*** Input data Section Begins ***

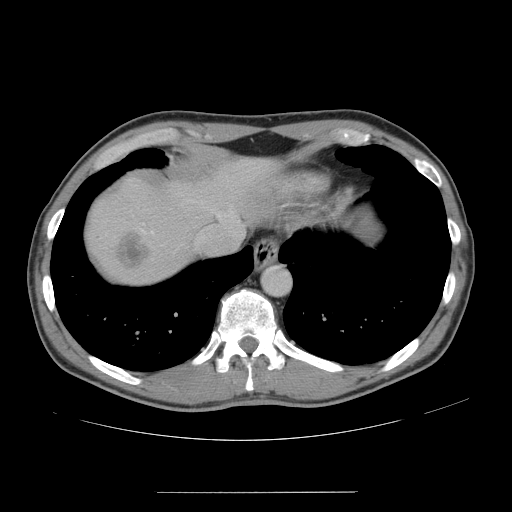
Contrast-enhanced abdominal CT, one axial slice. 120 kVp. Intravenous contrast given. Soft-tissue window (W 400 / L 40 HU). 2.5 mm slice thickness. 512 × 512 image matrix. From the clinical record (not read from this slice): patient: male, age 41 years at operation; diagnosis: colorectal cancer liver metastases, imaged before liver resection; multiple liver metastases: yes; largest metastasis: 2.4 cm; disease in both lobes: no.
Structures marked on this image (manually delineated by an expert):
- hepatic veins: box from (x=205, y=206) to (x=244, y=236) px
- liver: (x=87, y=159)–(x=271, y=282)
- planned liver remnant (the part of the liver to remain after resection): (x=183, y=159)–(x=272, y=218)
- liver metastasis: (x=116, y=233)–(x=147, y=267)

*** Input data Section Ends ***

* Problem *
Only the lines from the one holding "- hepatic veins: box" through the final line of the entries, both included, should be given again, word for word.

* Response *
- hepatic veins: box from (x=205, y=206) to (x=244, y=236) px
- liver: (x=87, y=159)–(x=271, y=282)
- planned liver remnant (the part of the liver to remain after resection): (x=183, y=159)–(x=272, y=218)
- liver metastasis: (x=116, y=233)–(x=147, y=267)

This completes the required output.